A revelação está num parecer recente da Comissão Nacional de Proteção de Dados (CNPD) chamada a pronunciar-se, pelo Ministério dos Negócios Estrangeiros sobre os problemas de proteção de dados pessoais numa contraproposta ao projeto de acordo sobre a permanência em Portugal de cidadãos marroquinos com o objetivo de prestação de trabalho.
Recorde-se que a negociação de um acordo foi anunciada pelo Executivo depois de há cerca de um ano terem começado a surgir marroquinos a tentarem desembarcar, ilegalmente, na costa do Algarve, levantando fortes suspeitas de uma nova rota de migração ilegal.
O documento da CNPD revela que o projeto de acordo prevê que o recrutamento dos trabalhadores marroquinos seja "realizado conjuntamente pelo Governo português e pelo Governo de Marrocos".
Os dois governos irão designar para a execução desse processo de recrutamento e seleção de trabalhadores, bem como comunicação com os empregadores, o português IEFP e a marroquina Agência de Promoção do Emprego e Competências.
O acordo prevê a transferência de dados pessoais dos trabalhadores marroquinos para Portugal e dos dados de empregadores portugueses para Marrocos.
Contactado pela TSF, o Ministério dos Negócios Estrangeiros apenas diz que "as negociações prosseguem tendo em vista a conclusão do acordo".
"É o modelo espanhol"
Raúl Braga Pires, investigador do mundo árabe que durante vários anos deu aulas em Marrocos, reage dizendo que aquilo que está descrito no acordo revela que Portugal pretende seguir o modelo espanhol de recrutamento de trabalhadores marroquinos.
Um modelo que, como defende, tem mitigado a imigração ilegal para Espanha, mas, como é evidente, está muito longe de resolver o problema como se vê pelos milhares que continuam a chegar ilegalmente às costas espanholas.

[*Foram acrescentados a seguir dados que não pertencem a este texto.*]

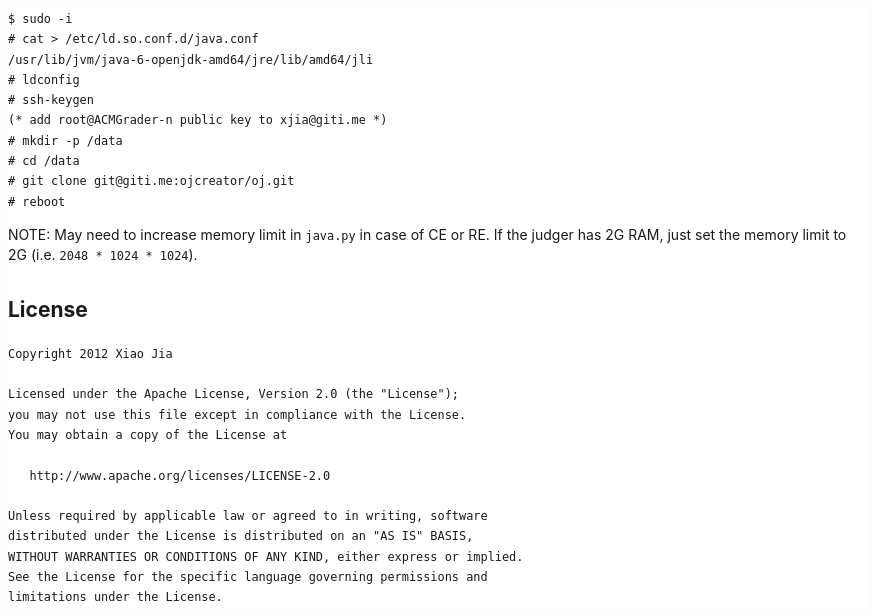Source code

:     $ sudo -i
    # cat > /etc/ld.so.conf.d/java.conf
    /usr/lib/jvm/java-6-openjdk-amd64/jre/lib/amd64/jli
    # ldconfig
    # ssh-keygen
    (* add root@ACMGrader-n public key to xjia@giti.me *)
    # mkdir -p /data
    # cd /data
    # git clone git@giti.me:ojcreator/oj.git
    # reboot

NOTE: May need to increase memory limit in `java.py` in case of CE or RE. If the judger has 2G RAM, just set the memory limit to 2G (i.e. `2048 * 1024 * 1024`).

## License

    Copyright 2012 Xiao Jia

    Licensed under the Apache License, Version 2.0 (the "License");
    you may not use this file except in compliance with the License.
    You may obtain a copy of the License at

       http://www.apache.org/licenses/LICENSE-2.0

    Unless required by applicable law or agreed to in writing, software
    distributed under the License is distributed on an "AS IS" BASIS,
    WITHOUT WARRANTIES OR CONDITIONS OF ANY KIND, either express or implied.
    See the License for the specific language governing permissions and
    limitations under the License.

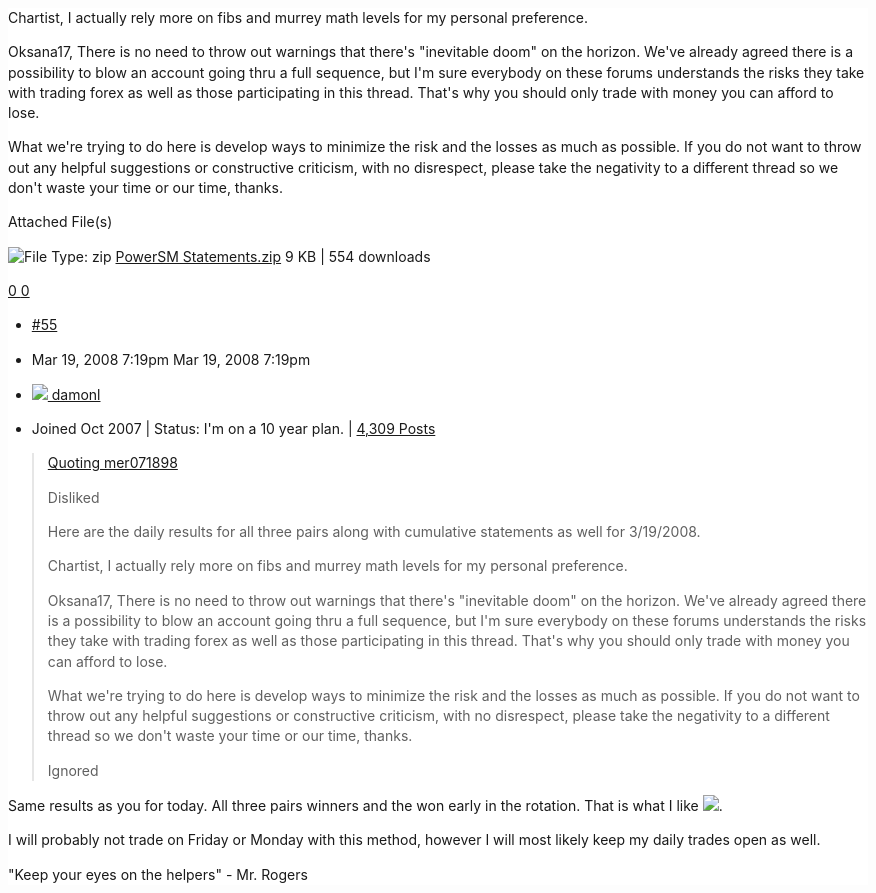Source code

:Chartist, I actually rely more on fibs and murrey math levels for my personal preference.   
  
Oksana17, There is no need to throw out warnings that there's "inevitable doom" on the horizon. We've already agreed there is a possibility to blow an account going thru a full sequence, but I'm sure everybody on these forums understands the risks they take with trading forex as well as those participating in this thread. That's why you should only trade with money you can afford to lose.   
  
What we're trying to do here is develop ways to minimize the risk and the losses as much as possible. If you do not want to throw out any helpful suggestions or constructive criticism, with no disrespect, please take the negativity to a different thread so we don't waste your time or our time, thanks. 

Attached File(s)

![File Type: zip](https://assets.faireconomy.media/images/attach/zip.gif) [PowerSM Statements.zip](/attachment/file/96332?d=1205920341) 9 KB | 554 downloads 

[0 ](javascript:void\(0\);) [0 ](javascript:void\(0\);)

  * [#55](/thread/post/1911840#post1911840 "Post Permalink")

  * Mar 19, 2008 7:19pm  Mar 19, 2008 7:19pm 

  * [![](https://assets.faireconomy.media/nfs/customavatars/thumbs/medium/avatar50293_23.gif) damonl](damonl)

  * Joined Oct 2007 | Status: I'm on a 10 year plan. | [4,309 Posts](/search?do=process&provider=Member&searchuser=50293)

> [Quoting mer071898](/thread/post/1911769#post1911769 "View Quoted Post")
> 
> Disliked
> 
> Here are the daily results for all three pairs along with cumulative statements as well for 3/19/2008.   
>    
>  Chartist, I actually rely more on fibs and murrey math levels for my personal preference.   
>    
>  Oksana17, There is no need to throw out warnings that there's "inevitable doom" on the horizon. We've already agreed there is a possibility to blow an account going thru a full sequence, but I'm sure everybody on these forums understands the risks they take with trading forex as well as those participating in this thread. That's why you should only trade with money you can afford to lose.   
>    
>  What we're trying to do here is develop ways to minimize the risk and the losses as much as possible. If you do not want to throw out any helpful suggestions or constructive criticism, with no disrespect, please take the negativity to a different thread so we don't waste your time or our time, thanks.
> 
> Ignored

Same results as you for today. All three pairs winners and the won early in the rotation. That is what I like ![](https://resources.faireconomy.media/images/emojis/64/1f44d.png?v=15.1).  
  
I will probably not trade on Friday or Monday with this method, however I will most likely keep my daily trades open as well. 

"Keep your eyes on the helpers" - Mr. Rogers
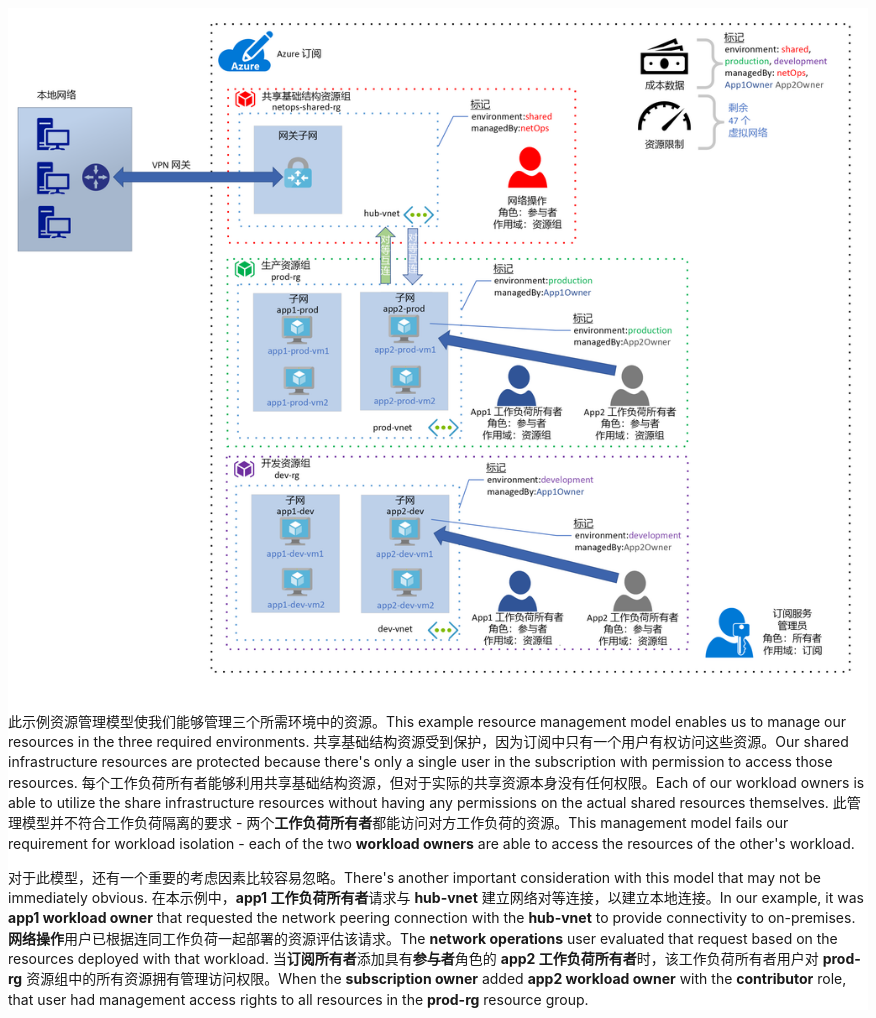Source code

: ![](../_images/governance-3-8.png) 

<span data-ttu-id="36bb3-287">此示例资源管理模型使我们能够管理三个所需环境中的资源。</span><span class="sxs-lookup"><span data-stu-id="36bb3-287">This example resource management model enables us to manage our resources in the three required environments.</span></span> <span data-ttu-id="36bb3-288">共享基础结构资源受到保护，因为订阅中只有一个用户有权访问这些资源。</span><span class="sxs-lookup"><span data-stu-id="36bb3-288">Our shared infrastructure resources are protected because there's only a single user in the subscription with permission to access those resources.</span></span> <span data-ttu-id="36bb3-289">每个工作负荷所有者能够利用共享基础结构资源，但对于实际的共享资源本身没有任何权限。</span><span class="sxs-lookup"><span data-stu-id="36bb3-289">Each of our workload owners is able to utilize the share infrastructure resources without having any permissions on the actual shared resources themselves.</span></span> <span data-ttu-id="36bb3-290">此管理模型并不符合工作负荷隔离的要求 - 两个**工作负荷所有者**都能访问对方工作负荷的资源。</span><span class="sxs-lookup"><span data-stu-id="36bb3-290">This management model fails our requirement for workload isolation - each of the two **workload owners** are able to access the resources of the other's workload.</span></span> 

<span data-ttu-id="36bb3-291">对于此模型，还有一个重要的考虑因素比较容易忽略。</span><span class="sxs-lookup"><span data-stu-id="36bb3-291">There's another important consideration with this model that may not be immediately obvious.</span></span> <span data-ttu-id="36bb3-292">在本示例中，**app1 工作负荷所有者**请求与 **hub-vnet** 建立网络对等连接，以建立本地连接。</span><span class="sxs-lookup"><span data-stu-id="36bb3-292">In our example, it was **app1 workload owner** that requested the network peering connection with the **hub-vnet** to provide connectivity to on-premises.</span></span> <span data-ttu-id="36bb3-293">**网络操作**用户已根据连同工作负荷一起部署的资源评估该请求。</span><span class="sxs-lookup"><span data-stu-id="36bb3-293">The **network operations** user evaluated that request based on the resources deployed with that workload.</span></span> <span data-ttu-id="36bb3-294">当**订阅所有者**添加具有**参与者**角色的 **app2 工作负荷所有者**时，该工作负荷所有者用户对 **prod-rg** 资源组中的所有资源拥有管理访问权限。</span><span class="sxs-lookup"><span data-stu-id="36bb3-294">When the **subscription owner** added **app2 workload owner** with the **contributor** role, that user had management access rights to all resources in the **prod-rg** resource group.</span></span> 
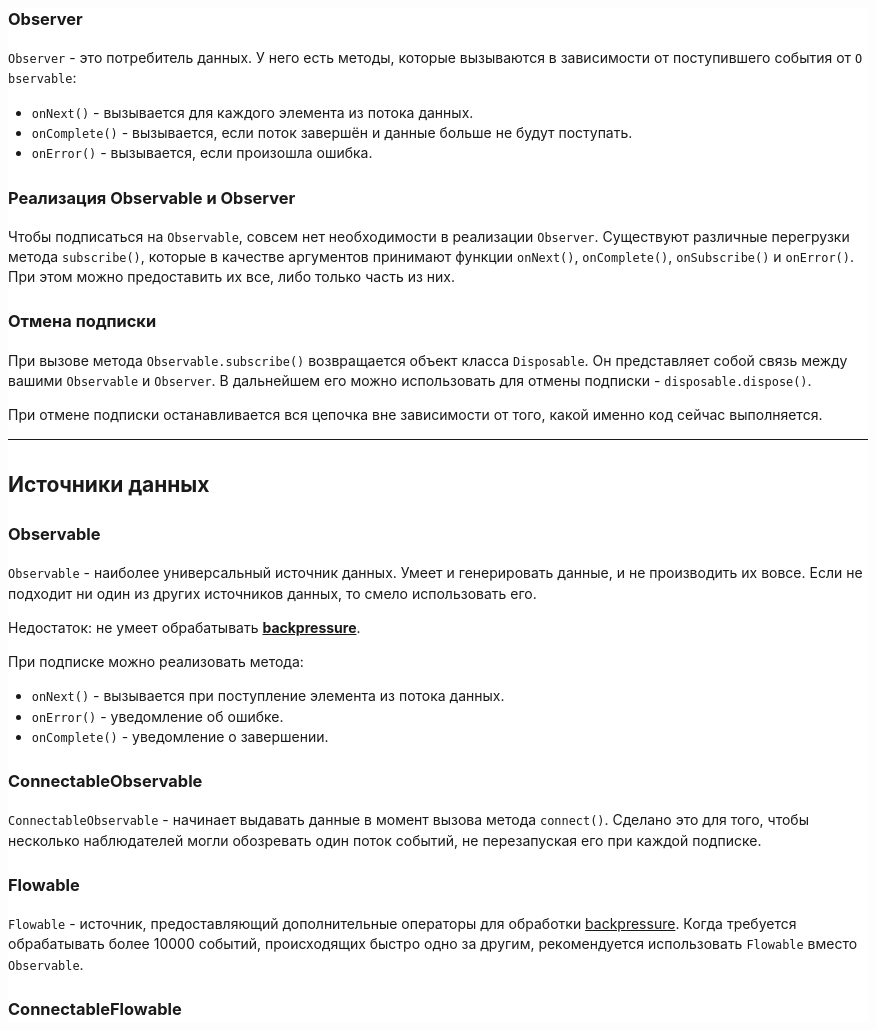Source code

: ### Observer

`Observer` - это потребитель данных. У него есть методы, которые вызываются в зависимости от поступившего события от `Observable`:
- `onNext()` - вызывается для каждого элемента из потока данных.
- `onComplete()` - вызывается, если поток завершён и данные больше не будут поступать.
- `onError()` - вызывается, если произошла ошибка.


### Реализация Observable и Observer

Чтобы подписаться на `Observable`, совсем нет необходимости в реализации `Observer`. Существуют различные перегрузки метода `subscribe()`, которые в качестве аргументов принимают функции `onNext()`, `onComplete()`, `onSubscribe()` и `onError()`. При этом можно предоставить их все, либо только часть из них.

### Отмена подписки

При вызове метода `Observable.subscribe()` возвращается объект класса `Disposable`. Он представляет собой связь между вашими `Observable` и `Observer`. В дальнейшем его можно использовать для отмены подписки - `disposable.dispose()`.

При отмене подписки останавливается вся цепочка вне зависимости от того, какой именно код сейчас выполняется.

***

## Источники данных

### Observable

`Observable` - наиболее универсальный источник данных. Умеет и генерировать данные, и не производить их вовсе. Если не подходит ни один из других источников данных, то смело использовать его.

Недостаток: не умеет обрабатывать [**backpressure**][backpressure-bimlibik].

При подписке можно реализовать метода:
- `onNext()` - вызывается при поступление элемента из потока данных.
- `onError()` - уведомление об ошибке.
- `onComplete()` - уведомление о завершении.

### ConnectableObservable

`ConnectableObservable` - начинает выдавать данные в момент вызова метода `connect()`. Сделано это для того, чтобы несколько наблюдателей могли обозревать один поток событий, не перезапуская его при каждой подписке.

### Flowable

`Flowable` - источник, предоставляющий дополнительные операторы для обработки [backpressure][backpressure-bimlibik]. Когда требуется обрабатывать более 10000 событий, происходящих быстро одно за другим, рекомендуется использовать `Flowable` вместо `Observable`.

### ConnectableFlowable


[reactivex]: http://reactivex.io/
[operators]: http://reactivex.io/documentation/operators.html
[your-own-operators]: https://github.com/ReactiveX/RxJava/wiki/Implementing-Your-Own-Operators
[rxjava-github]: https://github.com/ReactiveX/RxJava
[backpressure-github]: https://github.com/ReactiveX/RxJava/wiki/Backpressure-(2.0)
[backpressure-bimlibik]: https://bimlibik.github.io/posts/reactive-programming/#backpressure
[froussios]: https://github.com/Froussios/Intro-To-RxJava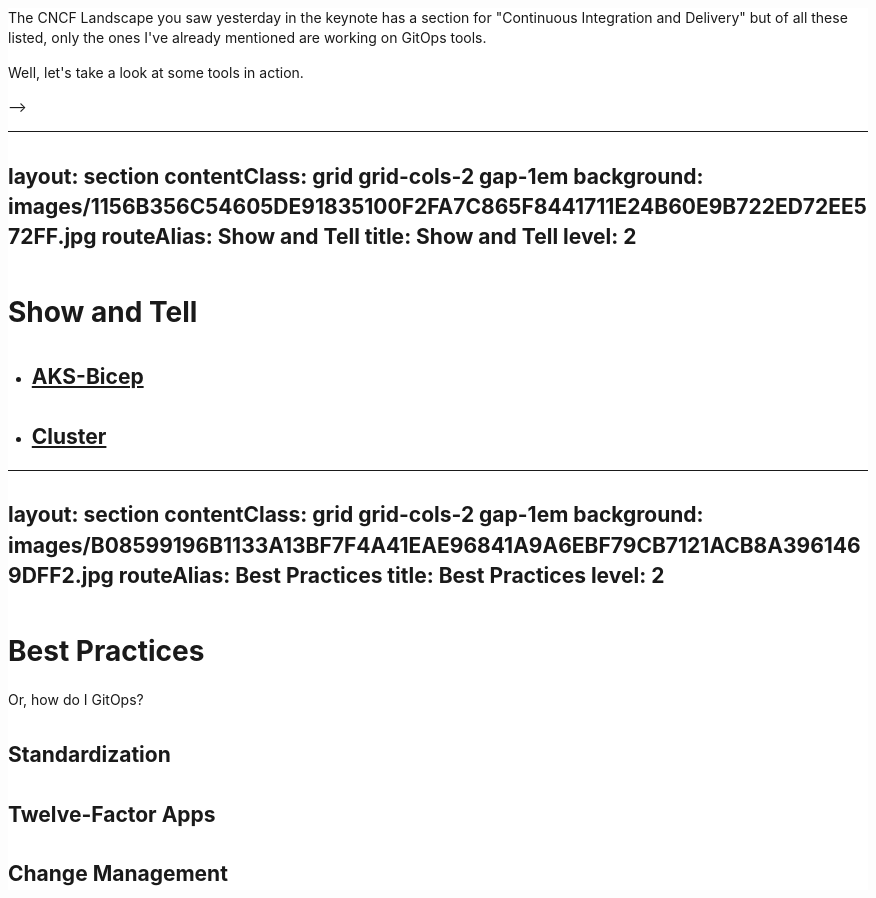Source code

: The CNCF Landscape you saw yesterday in the keynote has a section for "Continuous Integration and Delivery" but of all these listed, only the ones I've already mentioned are working on GitOps tools.

Well, let's take a look at some tools in action.

-->




---
layout: section
contentClass: grid grid-cols-2 gap-1em
background: images/1156B356C54605DE91835100F2FA7C865F8441711E24B60E9B722ED72EE572FF.jpg
routeAlias: Show and Tell
title: Show and Tell
level: 2
---

# Show and Tell

- ## [AKS-Bicep](https://github.com/poshcode/aks-bicep)
- ## [Cluster](https://github.com/poshcode/cluster)

---
layout: section
contentClass: grid grid-cols-2 gap-1em
background: images/B08599196B1133A13BF7F4A41EAE96841A9A6EBF79CB7121ACB8A3961469DFF2.jpg
routeAlias: Best Practices
title: Best Practices
level: 2
---

<div class="col-span-2">

# Best Practices

Or, how do I GitOps?

</div>

## <Link to="Standardization">Standardization</Link>

## <Link to="12 Factor App">Twelve-Factor Apps</Link>

## <Link to="Change Management">Change Management</Link>

<!--

We **definitely** don't have time for a full deep dive into best practices, but I want to touch on a few things that I think are most useful to people who are just getting starting with GitOps Principles, so let's spend a few minutes talking about these.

Raúl Braga Pires acrescenta que tem dúvidas que os empresários portugueses se interessem pelas fracas qualificações da maioria dos marroquinos que pretendem migrar para a Europa, acrescentando que os próprios marroquinos olham para Portugal sobretudo como uma porta de entrada para a União Europeia com o objetivo de chegarem a países com melhores ordenados e onde têm muitos familiares - Espanha, França, Holanda ou Bélgica.
O presidente da Associação Solidariedade Imigrante, Timóteo Macedo, está convencido que este acordo surge apenas como uma "fuga para a frente" do Governo português para mostrar que está a fazer alguma coisa depois das primeiras notícias de uma nova rota de migração ilegal para o Algarve.
O representante da associação que ajuda muitos imigrantes sem documentos sublinha que há centenas ou milhares de estrangeiros já hoje em Portugal à espera da legalização, não sendo preciso ir buscar mais trabalhadores a Marrocos.
Para Timóteo Macedo todos os acordos deste tipo feitos no passado falharam e não será este entre Portugal e Marrocos que terá um destino diferente.